Право на смерть никогда не предоставляется после простой просьбы или требования. Существует длительный и сложный процесс систематического рассмотрения дела ответственным врачом, внешним врачом, выступающим в качестве консультанта, и гарантийным комитетом. Не делается единого запроса, а решение должно быть утверждено несколько раз на протяжении всего процесса оценки дела, в ходе которого предлагаются и оцениваются все возможные альтернативы и их последствия.
Процедура продолжается только тогда, когда все стороны согласны с тем, что все предположения, предусмотренные законом, соблюдены. Это гарантирует, что медицинское действие выполняется только в очень специфических случаях, отвечающих специфическим условиям. Таким образом, процедура не может быть проведена из-за неверных решений, проблем с психическим здоровьем или мнения посторонних людей.
По моему мнению и личному опыту, существуют ситуации, несовместимые с человеческим достоинством и минимальной формой благополучия или качества жизни.

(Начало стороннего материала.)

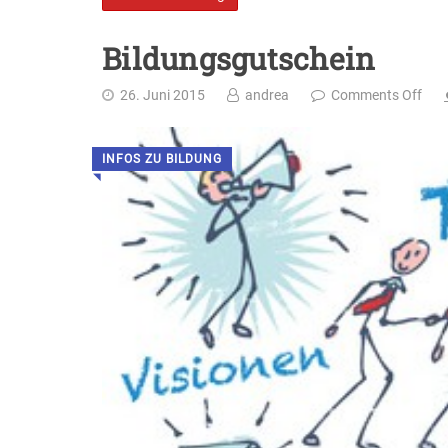
Bildungsgutschein
26. Juni 2015
andrea
Comments Off
INFOS ZU BILDUNG
◥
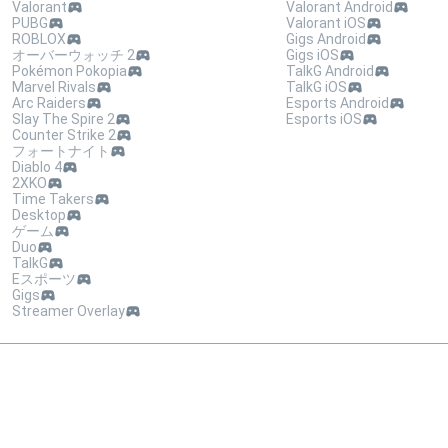
Valorant
Valorant Android
PUBG
Valorant iOS
ROBLOX
Gigs Android
オーバーウォッチ 2
Gigs iOS
Pokémon Pokopia
TalkG Android
Marvel Rivals
TalkG iOS
Arc Raiders
Esports Android
Slay The Spire 2
Esports iOS
Counter Strike 2
フォートナイト
Diablo 4
2XKO
Time Takers
Desktop
ゲーム
Duo
TalkG
Eスポーツ
Gigs
Streamer Overlay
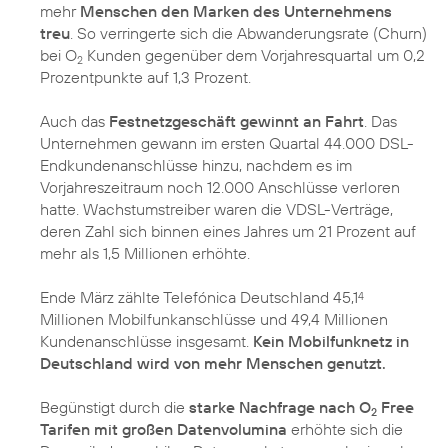
mehr
Menschen den Marken des Unternehmens
treu
. So verringerte sich die Abwanderungsrate (Churn)
bei O
Kunden gegenüber dem Vorjahresquartal um 0,2
2
Prozentpunkte auf 1,3 Prozent.
Auch das
Festnetzgeschäft gewinnt an Fahrt
. Das
Unternehmen gewann im ersten Quartal 44.000 DSL-
Endkundenanschlüsse hinzu, nachdem es im
Vorjahreszeitraum noch 12.000 Anschlüsse verloren
hatte. Wachstumstreiber waren die VDSL-Verträge,
deren Zahl sich binnen eines Jahres um 21 Prozent auf
mehr als 1,5 Millionen erhöhte.
Ende März zählte Telefónica Deutschland 45,1
4
Millionen Mobilfunkanschlüsse und 49,4 Millionen
Kundenanschlüsse insgesamt.
Kein Mobilfunknetz in
Deutschland wird von mehr Menschen genutzt.
Begünstigt durch die
starke Nachfrage nach O
Free
2
Tarifen mit großen Datenvolumina
erhöhte sich die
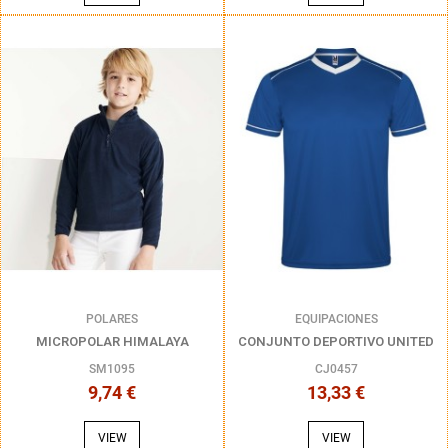
POLARES
EQUIPACIONES
MICROPOLAR HIMALAYA
CONJUNTO DEPORTIVO UNITED
SM1095
CJ0457
9,74 €
13,33 €
VIEW
VIEW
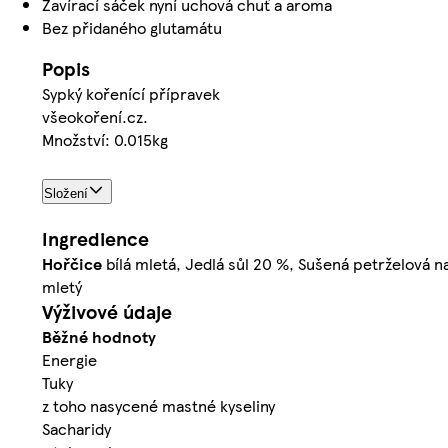
Zavírací sáček nyní uchová chuť a aroma
Bez přidaného glutamátu
Popis
Sypký kořenící přípravek
všeokoření.cz.
Množství: 0.015kg
Složení
Ingredience
Hořčice
bílá mletá, Jedlá sůl 20 %, Sušená petrželová n
mletý
Výživové údaje
Běžné hodnoty
Energie
Tuky
z toho nasycené mastné kyseliny
Sacharidy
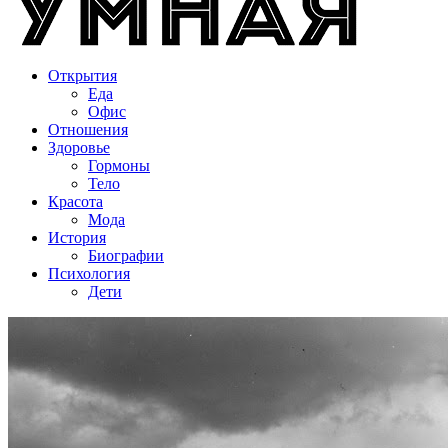
Открытия
Еда
Офис
Отношения
Здоровье
Гормоны
Тело
Красота
Мода
История
Биографии
Психология
Дети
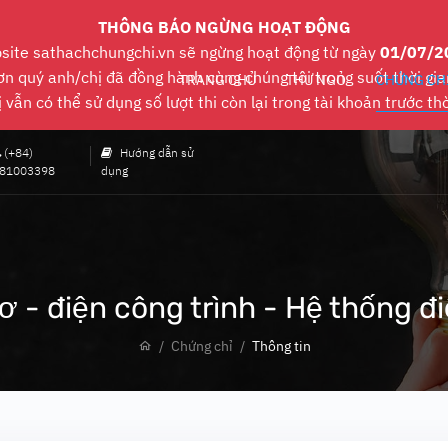
THÔNG BÁO NGỪNG HOẠT ĐỘNG
site sathachchungchi.vn sẽ ngừng hoạt động từ ngày
01/07/2
n quý anh/chị đã đồng hành cùng chúng tôi trong suốt thời gia
TRANG CHỦ
THƯ NGỎ
CHỨNG CH
vẫn có thể sử dụng số lượt thi còn lại trong tài khoản trước th
(+84)
Hướng dẫn sử
81003398
dụng
cơ - điện công trình - Hệ thống đi
Chứng chỉ
Thông tin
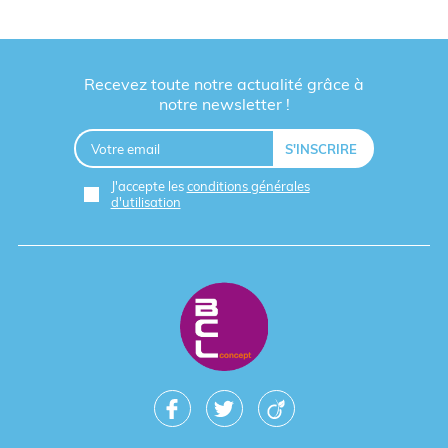
Recevez toute notre actualité grâce à
notre newsletter !
J'accepte les
conditions générales
d'utilisation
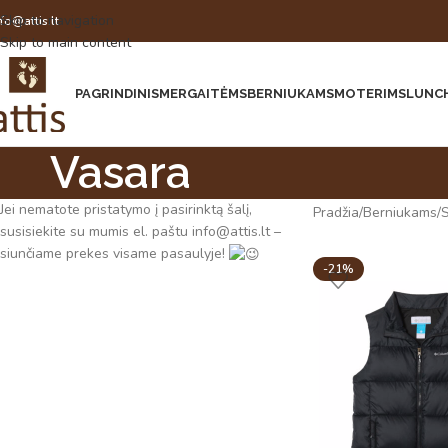
Skip to navigation
nfo@attis.lt
Skip to main content
PAGRINDINIS
MERGAITĖMS
BERNIUKAMS
MOTERIMS
LUNCH
Vasara
Jei nematote pristatymo į pasirinktą šalį,
Pradžia
Berniukams
S
susisiekite su mumis el. paštu info@attis.lt –
siunčiame prekes visame pasaulyje!
-21%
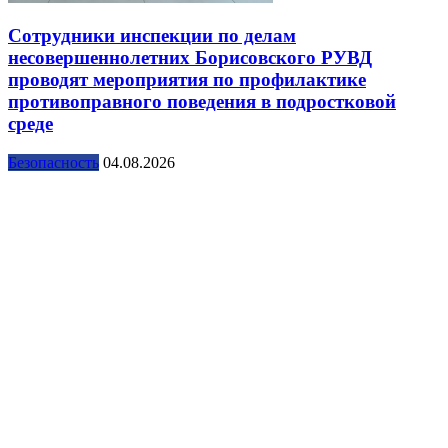
Сотрудники инспекции по делам
несовершеннолетних Борисовского РУВД
проводят мероприятия по профилактике
противоправного поведения в подростковой
среде
Безопасность
04.08.2026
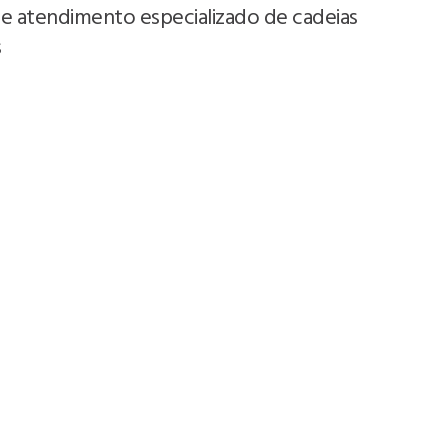
e atendimento especializado de cadeias
s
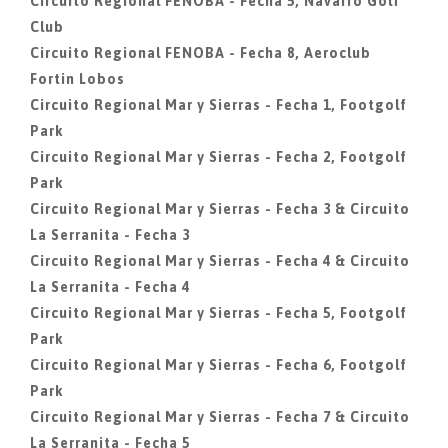
Circuito Regional FENOBA - Fecha 5, Navarro Golf
Club
Circuito Regional FENOBA - Fecha 8, Aeroclub
Fortin Lobos
Circuito Regional Mar y Sierras - Fecha 1, Footgolf
Park
Circuito Regional Mar y Sierras - Fecha 2, Footgolf
Park
Circuito Regional Mar y Sierras - Fecha 3 & Circuito
La Serranita - Fecha 3
Circuito Regional Mar y Sierras - Fecha 4 & Circuito
La Serranita - Fecha 4
Circuito Regional Mar y Sierras - Fecha 5, Footgolf
Park
Circuito Regional Mar y Sierras - Fecha 6, Footgolf
Park
Circuito Regional Mar y Sierras - Fecha 7 & Circuito
La Serranita - Fecha 5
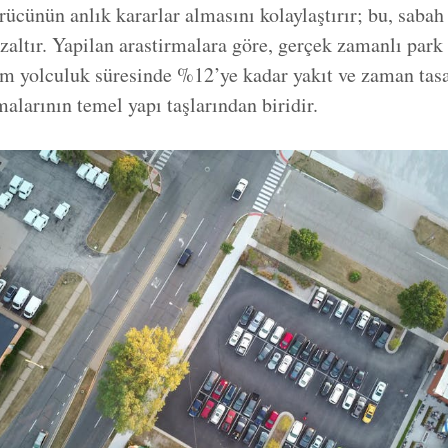
ücünün anlık kararlar almasını kolaylaştırır; bu, sabah
azaltır. Yapilan arastirmalara göre, gerçek zamanlı park 
m yolculuk süresinde %12’ye kadar yakıt ve zaman tasar
amalarının temel yapı taşlarından biridir.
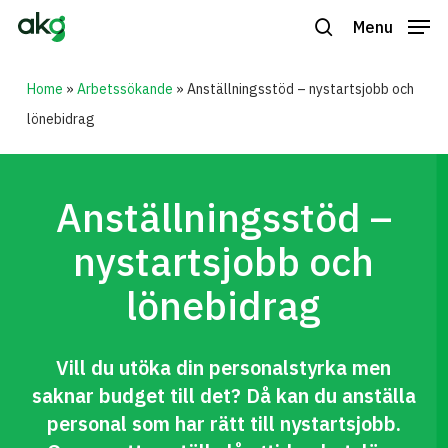
Skip
Menu
to
search
Close
main
Home
»
Arbetssökande
»
Anställningsstöd – nystartsjobb och
Menu
content
lönebidrag
Anställningsstöd –
nystartsjobb och
lönebidrag
Vill du utöka din personalstyrka men
saknar budget till det? Då kan du anställa
personal som har rätt till nystartsjobb.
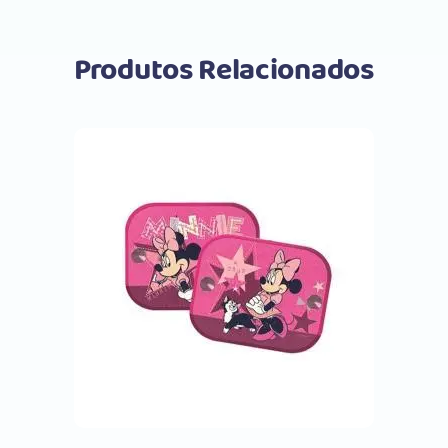
Produtos Relacionados
Comprar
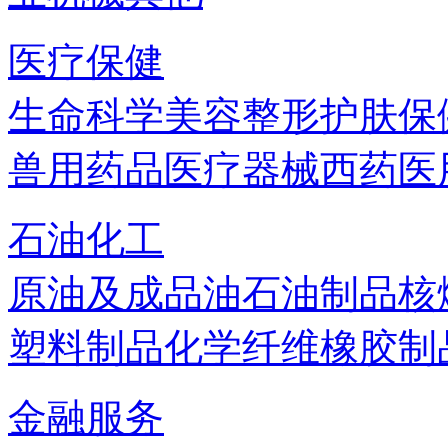
医疗保健
生命科学
美容
整形
护肤
保
兽用药品
医疗器械
西药
医
石油化工
原油及成品油
石油制品
核
塑料制品
化学纤维
橡胶制
金融服务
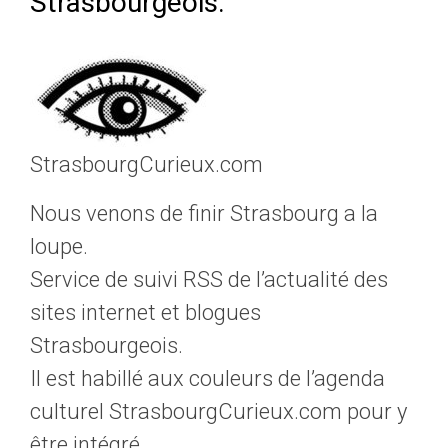
Strasbourgeois.
StrasbourgCurieux.com
Nous venons de finir Strasbourg a la
loupe.
Service de suivi RSS de l’actualité des
sites internet et blogues
Strasbourgeois.
Il est habillé aux couleurs de l’agenda
culturel StrasbourgCurieux.com pour y
être intégré.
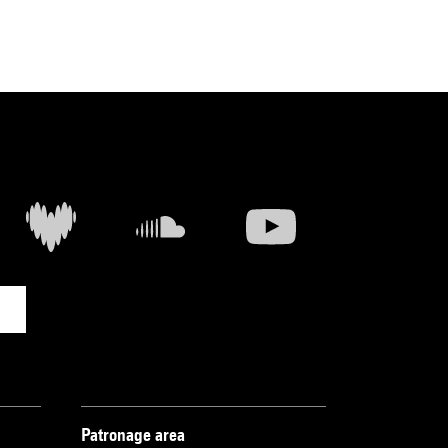
Patronage area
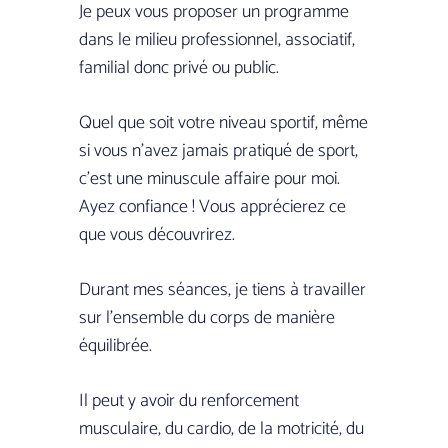
Je peux vous proposer un programme
dans le milieu professionnel, associatif,
familial donc privé ou public.
Quel que soit votre niveau sportif, même
si vous n’avez jamais pratiqué de sport,
c’est une minuscule affaire pour moi.
Ayez confiance ! Vous apprécierez ce
que vous découvrirez.
Durant mes séances, je tiens à travailler
sur l’ensemble du corps de manière
équilibrée.
Il peut y avoir du renforcement
musculaire, du cardio, de la motricité, du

Есть те, кому каким-то образом удается жить с этими формами страданий, смириться с ними или просто перестать их осознавать. Другие люди решают не проходить долгий и болезненный этап, который всегда приводит к трагическому концу, полному страданий. Решения, которые могут принять те, кто решает остаться, и те, кто предпочитает закончить, одинаково действительны. Мы не являемся судьями свободного мнения других, просто делаем свою работу, стараясь лечить, заботиться и сопровождать.